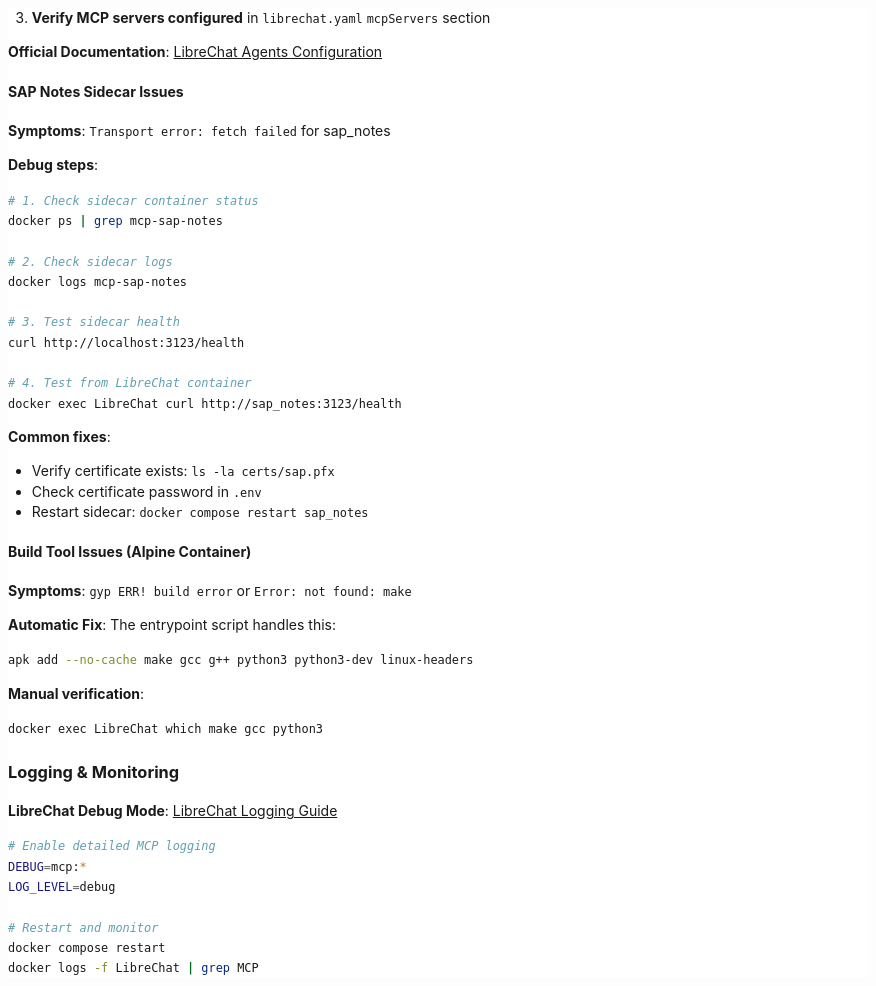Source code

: 3. **Verify MCP servers configured** in `librechat.yaml` `mcpServers` section

**Official Documentation**: [LibreChat Agents Configuration](https://www.librechat.ai/docs/configuration/librechat_yaml/object_structure/agents_endpoint)

#### SAP Notes Sidecar Issues

**Symptoms**: `Transport error: fetch failed` for sap_notes

**Debug steps**:
```bash
# 1. Check sidecar container status
docker ps | grep mcp-sap-notes

# 2. Check sidecar logs
docker logs mcp-sap-notes

# 3. Test sidecar health
curl http://localhost:3123/health

# 4. Test from LibreChat container
docker exec LibreChat curl http://sap_notes:3123/health
```

**Common fixes**:
- Verify certificate exists: `ls -la certs/sap.pfx`
- Check certificate password in `.env`
- Restart sidecar: `docker compose restart sap_notes`

#### Build Tool Issues (Alpine Container)

**Symptoms**: `gyp ERR! build error` or `Error: not found: make`

**Automatic Fix**: The entrypoint script handles this:
```bash
apk add --no-cache make gcc g++ python3 python3-dev linux-headers
```

**Manual verification**:
```bash
docker exec LibreChat which make gcc python3
```

### Logging & Monitoring

**LibreChat Debug Mode**: [LibreChat Logging Guide](https://www.librechat.ai/docs/configuration/logging)

```bash
# Enable detailed MCP logging
DEBUG=mcp:*
LOG_LEVEL=debug

# Restart and monitor
docker compose restart
docker logs -f LibreChat | grep MCP
```
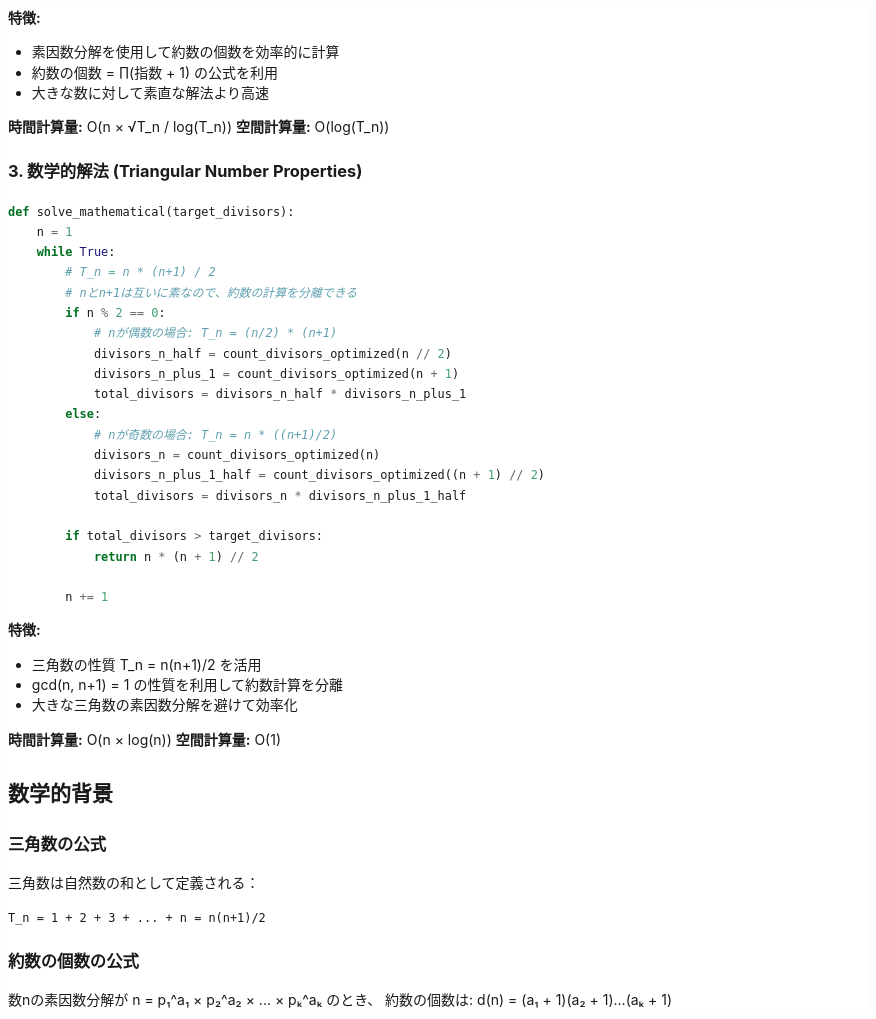 **特徴:**
- 素因数分解を使用して約数の個数を効率的に計算
- 約数の個数 = ∏(指数 + 1) の公式を利用
- 大きな数に対して素直な解法より高速

**時間計算量:** O(n × √T_n / log(T_n))
**空間計算量:** O(log(T_n))

### 3. 数学的解法 (Triangular Number Properties)
```python
def solve_mathematical(target_divisors):
    n = 1
    while True:
        # T_n = n * (n+1) / 2
        # nとn+1は互いに素なので、約数の計算を分離できる
        if n % 2 == 0:
            # nが偶数の場合: T_n = (n/2) * (n+1)
            divisors_n_half = count_divisors_optimized(n // 2)
            divisors_n_plus_1 = count_divisors_optimized(n + 1)
            total_divisors = divisors_n_half * divisors_n_plus_1
        else:
            # nが奇数の場合: T_n = n * ((n+1)/2)
            divisors_n = count_divisors_optimized(n)
            divisors_n_plus_1_half = count_divisors_optimized((n + 1) // 2)
            total_divisors = divisors_n * divisors_n_plus_1_half

        if total_divisors > target_divisors:
            return n * (n + 1) // 2

        n += 1
```

**特徴:**
- 三角数の性質 T_n = n(n+1)/2 を活用
- gcd(n, n+1) = 1 の性質を利用して約数計算を分離
- 大きな三角数の素因数分解を避けて効率化

**時間計算量:** O(n × log(n))
**空間計算量:** O(1)

## 数学的背景

### 三角数の公式
三角数は自然数の和として定義される：
```
T_n = 1 + 2 + 3 + ... + n = n(n+1)/2
```

### 約数の個数の公式
数nの素因数分解が n = p₁^a₁ × p₂^a₂ × ... × pₖ^aₖ のとき、
約数の個数は: d(n) = (a₁ + 1)(a₂ + 1)...(aₖ + 1)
+++++
Reproduce only the lines above spanning from the line containing "#### SAP Notes Sidecar Issues" through the line containing "Fix**: The entrypoint", word for word.

**OUTPUT**
#### SAP Notes Sidecar Issues

**Symptoms**: `Transport error: fetch failed` for sap_notes

**Debug steps**:
```bash
# 1. Check sidecar container status
docker ps | grep mcp-sap-notes

# 2. Check sidecar logs
docker logs mcp-sap-notes

# 3. Test sidecar health
curl http://localhost:3123/health

# 4. Test from LibreChat container
docker exec LibreChat curl http://sap_notes:3123/health
```

**Common fixes**:
- Verify certificate exists: `ls -la certs/sap.pfx`
- Check certificate password in `.env`
- Restart sidecar: `docker compose restart sap_notes`

#### Build Tool Issues (Alpine Container)

**Symptoms**: `gyp ERR! build error` or `Error: not found: make`

**Automatic Fix**: The entrypoint script handles this:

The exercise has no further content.